During 27-28 April 2012, CIMMYT’s Socioeconomics Program organized a formulation meeting in Addis Ababa, Ethiopia for its Technology Adoption and Intensification Pathways project. More than 35 participants from five African countries attended the meeting. The group included economists, agronomists, and breeders, drawn from CIMMYT; the Australian Center for International Agricultural Research (ACIAR); the International Food Policy Research Institute (IFPRI); the International Livestock Research Institute (ILRI); national agricultural research institutions; the University of Queensland, Australia; the Norwegian University of Life Sciences (UMB); and universities from member countries of the Sustainable Intensification of Maize-Legume Cropping Systems for Food Security in Eastern and Southern Africa (SIMLESA) project. The objectives of the meeting were to discuss the project proposal with stakeholders, reflect on the in-house review comments by ACIAR, and develop the full proposal by developing a clear impact pathway. The four-year project is expected to develop actionable strategies and policy options for technology targeting and facilitating the adoption of integrated interventions.

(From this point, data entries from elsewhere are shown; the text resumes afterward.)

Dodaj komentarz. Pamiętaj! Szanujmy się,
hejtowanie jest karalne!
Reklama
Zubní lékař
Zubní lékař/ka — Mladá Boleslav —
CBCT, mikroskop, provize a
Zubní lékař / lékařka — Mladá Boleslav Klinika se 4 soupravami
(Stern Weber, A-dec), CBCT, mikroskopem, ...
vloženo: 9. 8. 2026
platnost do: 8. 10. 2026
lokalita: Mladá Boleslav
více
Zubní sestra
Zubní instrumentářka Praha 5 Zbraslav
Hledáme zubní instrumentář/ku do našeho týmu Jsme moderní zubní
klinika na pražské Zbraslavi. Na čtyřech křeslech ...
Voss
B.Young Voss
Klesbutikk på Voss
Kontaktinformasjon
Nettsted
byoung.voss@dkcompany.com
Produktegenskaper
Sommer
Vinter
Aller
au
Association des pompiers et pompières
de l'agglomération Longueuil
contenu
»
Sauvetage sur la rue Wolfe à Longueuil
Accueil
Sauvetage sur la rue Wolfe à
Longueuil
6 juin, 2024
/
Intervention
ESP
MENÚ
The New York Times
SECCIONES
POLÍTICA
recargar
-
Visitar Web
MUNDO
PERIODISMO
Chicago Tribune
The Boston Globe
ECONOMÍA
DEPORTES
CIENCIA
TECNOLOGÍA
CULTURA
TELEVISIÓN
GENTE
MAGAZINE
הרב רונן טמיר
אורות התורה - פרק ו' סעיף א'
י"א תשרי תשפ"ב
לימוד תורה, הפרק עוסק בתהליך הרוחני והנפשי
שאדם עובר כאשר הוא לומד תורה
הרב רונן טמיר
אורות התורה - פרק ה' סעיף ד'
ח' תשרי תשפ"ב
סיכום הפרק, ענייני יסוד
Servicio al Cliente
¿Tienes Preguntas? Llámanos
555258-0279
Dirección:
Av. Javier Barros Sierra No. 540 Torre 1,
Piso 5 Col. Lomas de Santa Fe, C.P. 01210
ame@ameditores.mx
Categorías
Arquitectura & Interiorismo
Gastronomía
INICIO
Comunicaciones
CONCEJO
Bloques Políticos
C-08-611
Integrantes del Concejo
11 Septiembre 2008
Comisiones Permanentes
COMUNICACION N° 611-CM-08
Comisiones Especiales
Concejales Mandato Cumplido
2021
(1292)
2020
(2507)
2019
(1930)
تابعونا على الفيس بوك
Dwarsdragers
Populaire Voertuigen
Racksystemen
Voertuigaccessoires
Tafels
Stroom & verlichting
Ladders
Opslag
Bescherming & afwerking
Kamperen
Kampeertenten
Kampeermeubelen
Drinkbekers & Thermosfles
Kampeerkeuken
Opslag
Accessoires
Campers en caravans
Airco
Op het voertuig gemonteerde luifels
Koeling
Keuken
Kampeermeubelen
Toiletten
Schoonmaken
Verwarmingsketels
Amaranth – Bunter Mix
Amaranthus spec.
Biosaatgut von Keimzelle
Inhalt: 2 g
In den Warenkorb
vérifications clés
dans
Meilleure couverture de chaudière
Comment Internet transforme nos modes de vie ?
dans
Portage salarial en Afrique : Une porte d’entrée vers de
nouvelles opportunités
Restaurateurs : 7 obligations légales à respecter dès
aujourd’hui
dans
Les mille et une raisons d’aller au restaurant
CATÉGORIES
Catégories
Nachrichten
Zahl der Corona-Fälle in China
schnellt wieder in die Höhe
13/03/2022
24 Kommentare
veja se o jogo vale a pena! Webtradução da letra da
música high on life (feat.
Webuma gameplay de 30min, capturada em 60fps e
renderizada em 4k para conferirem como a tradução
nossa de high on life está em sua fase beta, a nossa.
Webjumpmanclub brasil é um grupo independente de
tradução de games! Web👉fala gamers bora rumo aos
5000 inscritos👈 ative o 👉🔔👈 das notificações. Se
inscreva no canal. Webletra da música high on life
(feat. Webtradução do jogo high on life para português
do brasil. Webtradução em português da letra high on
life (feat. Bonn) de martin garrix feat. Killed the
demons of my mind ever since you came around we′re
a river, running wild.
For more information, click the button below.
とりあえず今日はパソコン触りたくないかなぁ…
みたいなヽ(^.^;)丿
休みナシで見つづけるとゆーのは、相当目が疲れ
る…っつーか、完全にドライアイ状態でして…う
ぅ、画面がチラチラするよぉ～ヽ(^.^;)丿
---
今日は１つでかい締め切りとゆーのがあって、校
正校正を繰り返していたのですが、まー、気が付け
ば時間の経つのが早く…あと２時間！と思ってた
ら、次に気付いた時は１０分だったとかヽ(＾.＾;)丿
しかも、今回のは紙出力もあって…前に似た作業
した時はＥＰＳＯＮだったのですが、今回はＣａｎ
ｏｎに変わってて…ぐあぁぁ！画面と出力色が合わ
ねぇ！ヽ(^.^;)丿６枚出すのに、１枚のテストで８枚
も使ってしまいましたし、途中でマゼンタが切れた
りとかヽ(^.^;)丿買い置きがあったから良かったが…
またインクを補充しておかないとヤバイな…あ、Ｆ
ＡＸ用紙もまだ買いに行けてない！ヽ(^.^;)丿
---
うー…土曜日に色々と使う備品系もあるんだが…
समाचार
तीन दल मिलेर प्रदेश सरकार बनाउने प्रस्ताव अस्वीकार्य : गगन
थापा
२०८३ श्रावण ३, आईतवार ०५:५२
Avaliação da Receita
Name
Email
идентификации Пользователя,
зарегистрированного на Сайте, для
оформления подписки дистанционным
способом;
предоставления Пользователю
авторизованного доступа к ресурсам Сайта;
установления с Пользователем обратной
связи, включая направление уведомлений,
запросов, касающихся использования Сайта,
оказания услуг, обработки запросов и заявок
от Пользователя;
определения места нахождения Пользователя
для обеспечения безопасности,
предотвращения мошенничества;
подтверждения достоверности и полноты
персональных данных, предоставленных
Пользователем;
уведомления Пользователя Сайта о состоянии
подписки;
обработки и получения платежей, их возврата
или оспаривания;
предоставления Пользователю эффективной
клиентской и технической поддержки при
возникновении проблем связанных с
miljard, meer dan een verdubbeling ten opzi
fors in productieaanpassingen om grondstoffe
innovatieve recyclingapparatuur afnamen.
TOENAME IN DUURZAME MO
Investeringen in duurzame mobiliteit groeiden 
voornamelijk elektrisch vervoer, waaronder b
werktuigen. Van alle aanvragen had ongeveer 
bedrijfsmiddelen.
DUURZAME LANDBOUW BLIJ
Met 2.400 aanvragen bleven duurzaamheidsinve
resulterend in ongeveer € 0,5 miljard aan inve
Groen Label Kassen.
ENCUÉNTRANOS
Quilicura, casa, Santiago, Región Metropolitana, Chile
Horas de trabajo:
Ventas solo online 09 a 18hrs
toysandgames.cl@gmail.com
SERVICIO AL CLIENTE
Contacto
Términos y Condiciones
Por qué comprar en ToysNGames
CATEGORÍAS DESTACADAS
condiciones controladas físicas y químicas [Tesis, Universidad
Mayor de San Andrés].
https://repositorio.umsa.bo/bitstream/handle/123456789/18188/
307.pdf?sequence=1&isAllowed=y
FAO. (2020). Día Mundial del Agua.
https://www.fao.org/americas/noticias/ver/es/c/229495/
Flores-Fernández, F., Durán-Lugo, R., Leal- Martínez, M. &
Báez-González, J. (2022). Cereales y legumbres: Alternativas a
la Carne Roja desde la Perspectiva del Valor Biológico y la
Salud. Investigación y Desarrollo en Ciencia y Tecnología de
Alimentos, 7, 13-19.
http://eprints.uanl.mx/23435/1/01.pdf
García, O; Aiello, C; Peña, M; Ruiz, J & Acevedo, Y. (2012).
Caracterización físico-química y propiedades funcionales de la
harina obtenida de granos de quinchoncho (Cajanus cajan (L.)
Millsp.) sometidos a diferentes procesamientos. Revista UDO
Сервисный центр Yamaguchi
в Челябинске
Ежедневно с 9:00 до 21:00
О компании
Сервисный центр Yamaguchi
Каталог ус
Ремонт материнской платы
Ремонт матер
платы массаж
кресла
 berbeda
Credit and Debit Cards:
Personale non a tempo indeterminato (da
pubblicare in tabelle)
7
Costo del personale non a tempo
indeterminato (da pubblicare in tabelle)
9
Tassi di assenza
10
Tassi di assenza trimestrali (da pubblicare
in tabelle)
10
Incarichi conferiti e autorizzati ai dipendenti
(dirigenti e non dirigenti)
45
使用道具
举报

The director of the Australian International Food Security Centre (AIFSC), Mellissa Wood, gave a keynote address on “New opportunities for enhancing food security in Africa”. She noted that food security remains an ongoing challenge in Africa, to which Australia is well placed to contribute thanks to its agricultural research expertise. The Australian Government has therefore renewed its focus on food security through rural development initiatives and the establishment of AIFSC. She pointed out that AIFSC’s mission is to accelerate demand-driven research, delivery and adoption of innovations to improve food security, by bridging the gap through agricultural research; understanding the requirements of smallholder production systems; understanding constraints to adoption of research outputs; and devising new modalities to overcome such constraints.
The meeting also benefited from key presentations by CIMMYT, partner institutions, and universities on key topics; break-out group discussions; and a brainstorming session. The new project has four main objectives: (1) panel data collection in sentinel villages and understanding of barriers to technology adoption; (2) risk analysis and adaptation options to manage climate risk and variability; (3) impact assessment and analysis of household intensification pathways; and (4) capacity building in gender-disaggregated agricultural policy analysis and communication of results.